À faire ->
a - Recopiez telles quelles les lignes de la liste en commençant par celle qui contient « Centralized vault and tokenization » et en finissant par celle qui contient « without sacrificing a native », ces deux lignes comprises.
b - Écrivez la suite de la discussion sur le problème de clavier, à partir du dernier message.

# pb de clavier



## mauizu (3 Avril 2010)

Bonjour, je ne sais pas ce que j'ai trafiqué mais je n'arrive plus à faire l'arobase,quand je fait "altgr" et le signe arobase ça me fait ça ø

---------- Nouveau message ajouté à 19h44 ---------- Le message précédent a été envoyé à 19h43 ----------

et dans le pavé numérique,le point fait une virgule=et le point d'exclamation,ça=


----------



## mauizu (4 Avril 2010)

Rebonjour, personne ne verrait une solution à mon problème?


----------



## houlala63 (4 Avril 2010)

Bonjour !

Essayez cette manip'
Préférences systèmes -> Langue et texte ->Onglet Méthode de saisie 

(_Par hasard ce ne serait pas la case suisse roman/belge ou canadien qui serait coché ?_)

Liste disponible ->
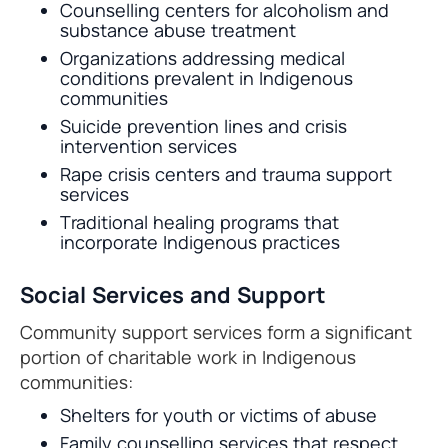
Counselling centers for alcoholism and
substance abuse treatment
Organizations addressing medical
conditions prevalent in Indigenous
communities
Suicide prevention lines and crisis
intervention services
Rape crisis centers and trauma support
services
Traditional healing programs that
incorporate Indigenous practices
Social Services and Support
Community support services form a significant
portion of charitable work in Indigenous
communities:
Shelters for youth or victims of abuse
Family counselling services that respect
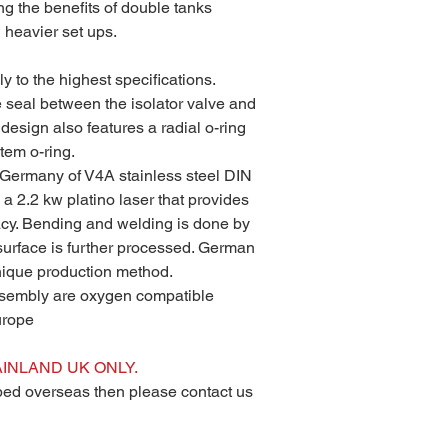
ng the benefits of double tanks
 heavier set ups.
y to the highest specifications.
e seal between the isolator valve and
design also features a radial o-ring
tem o-ring.
Germany of V4A stainless steel DIN
a 2.2 kw platino laser that provides
acy. Bending and welding is done by
 surface is further processed. German
unique production method.
ssembly are oxygen compatible
urope
INLAND UK ONLY.
pped overseas then please contact us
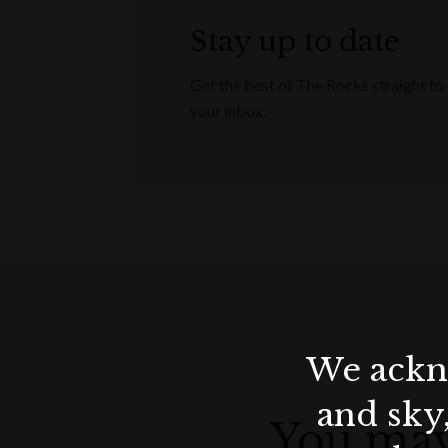
Stay up to date
Get the best of The Rocks straight to
your inbox.
We ackno
and sky
You may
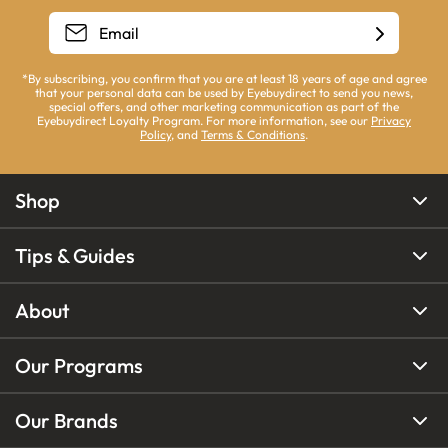
*By subscribing, you confirm that you are at least 18 years of age and agree
that your personal data can be used by Eyebuydirect to send you news,
special offers, and other marketing communication as part of the
Eyebuydirect Loyalty Program. For more information, see our
Privacy
Policy
, and
Terms & Conditions
.
Shop
Tips & Guides
About
Our Programs
Our Brands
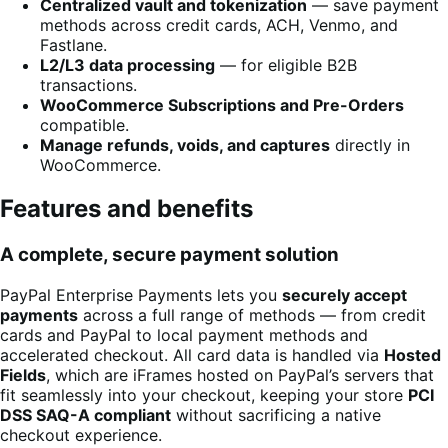
Centralized vault and tokenization
— save payment
methods across credit cards, ACH, Venmo, and
Fastlane.
L2/L3 data processing
— for eligible B2B
transactions.
WooCommerce Subscriptions and Pre-Orders
compatible.
Manage refunds, voids, and captures
directly in
WooCommerce.
Features and benefits
A complete, secure payment solution
PayPal Enterprise Payments lets you
securely accept
payments
across a full range of methods — from credit
cards and PayPal to local payment methods and
accelerated checkout. All card data is handled via
Hosted
Fields
, which are iFrames hosted on PayPal’s servers that
fit seamlessly into your checkout, keeping your store
PCI
DSS SAQ-A compliant
without sacrificing a native
checkout experience.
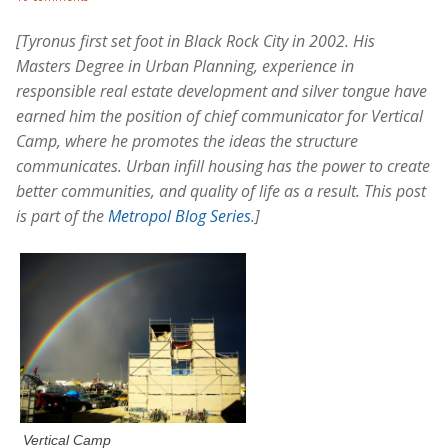
[Tyronus first set foot in Black Rock City in 2002. His
Masters Degree in Urban Planning, experience in
responsible real estate development and silver tongue have
earned him the position of chief communicator for Vertical
Camp, where he promotes the ideas the structure
communicates. Urban infill housing has the power to create
better communities, and quality of life as a result. This post
is part of the
Metropol Blog Series
.]
Vertical Camp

Résultats dans l'ordre ->
a -
Centralized vault and tokenization
— save payment
methods across credit cards, ACH, Venmo, and
Fastlane.
L2/L3 data processing
— for eligible B2B
transactions.
WooCommerce Subscriptions and Pre-Orders
compatible.
Manage refunds, voids, and captures
directly in
WooCommerce.
Features and benefits
A complete, secure payment solution
PayPal Enterprise Payments lets you
securely accept
payments
across a full range of methods — from credit
cards and PayPal to local payment methods and
accelerated checkout. All card data is handled via
Hosted
Fields
, which are iFrames hosted on PayPal’s servers that
fit seamlessly into your checkout, keeping your store
PCI
DSS SAQ-A compliant
without sacrificing a native

b -
Si c'est bien cela décochez cette case 
veillez à ce que Français numérique soit bien coché et tout rentrera dans l'ordre.


----------



## PA5CAL (4 Avril 2010)

Bonsoir



Il n'y a pas de touche "AltGr" sur les Macs. Le "point" du pavé numérique donne normalement une virgule, et le caractère ø est sur la touche utilisée pour le @ sur les clavier de PC (AZERTY français)...

Alors, peut-être pourrais-tu préciser quel clavier tu utilises.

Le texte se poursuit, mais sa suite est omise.